Camilo Vila’s The Unholy is a deeply flawed film that I nonetheless love quite passionately. Its worst flaw is obviously the pacing: it starts, stops, starts, comes to a halt again, repeats plot points for no good reason to then get going again, and has about as much flow as a German rapper (don’t ask). I also can’t deny that it is much more talky than it needs to be, again tending to repeat ideas and plot beats for no good reason whatsoever. Then there’s the Ben Cross factor. While I don’t have anything against the man as an actor, the film’s slower parts could have used some enlivening by a leading men who is a bit more outwardly charismatic and whose acting style isn’t quite as dry as Cross’s.

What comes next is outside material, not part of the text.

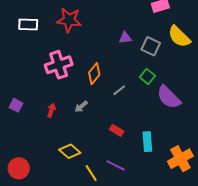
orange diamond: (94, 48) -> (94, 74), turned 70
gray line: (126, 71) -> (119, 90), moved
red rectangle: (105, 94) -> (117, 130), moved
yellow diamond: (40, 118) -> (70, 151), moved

Having said all that, here’s why The Unholy is awesome: living as we do in a time where all religiously themed horror (at least the Christian kind) seems to be inevitably about exorcisms, it is such a wonderful change of pace to see a film that just makes up some wacky bit of mythology it adds to Catholicism and then proceeds to tie things up with the sorts of things demons in the Christian interpretation are rather more interested in than possession. Temptation, particularly of priests (and saints) is rather a big thing in this mythology, and there aren’t too many films directly about it, even though this approach potentially adds fine opportunities for actually talking about morals, the complexities of the human heart and getting some nudity into your film.

The Unholy doesn’t stop there, though: in its final twenty minutes, it climaxes in (some might say devolves into) a very 80s horror concoction with multiple crucifixions, a thematically pertinent demonic parody of the Catholic mass, a ridiculous yet inspired demon (who also still looks like said sexy redhead in actually rather disquieting intercuts), his adorable assistant demon dwarfs, a short descent into hell with quick snippets of DEBAUCHERY! CANNIBALISM! LESBIANISM! ICKY STUFF!, and a sudden awakening of Cross’s inner scenery chewer. And while there’s certainly too much feet-dragging before, even earlier in the film there’s still space for fun stuff like Trevor Howard’s channelling of the spirit of Vincent Price in a really outrageous week, or the ten minutes in which Luke (who is only a fake Satanist for publicity reasons, by the way) turns into our short-term protagonist and visits a dramatic yet less than helpful medium who basically explains to the man afraid of the bad shit that’s going down that bad shit is going down and she’s utterly useless.


All of that is directed by Vila in spurts of somewhat stylish 80s colour, some dry ice fog, shot in some cool and some not so cool locations. What’s not to like (except for all that stuff I already mentioned)?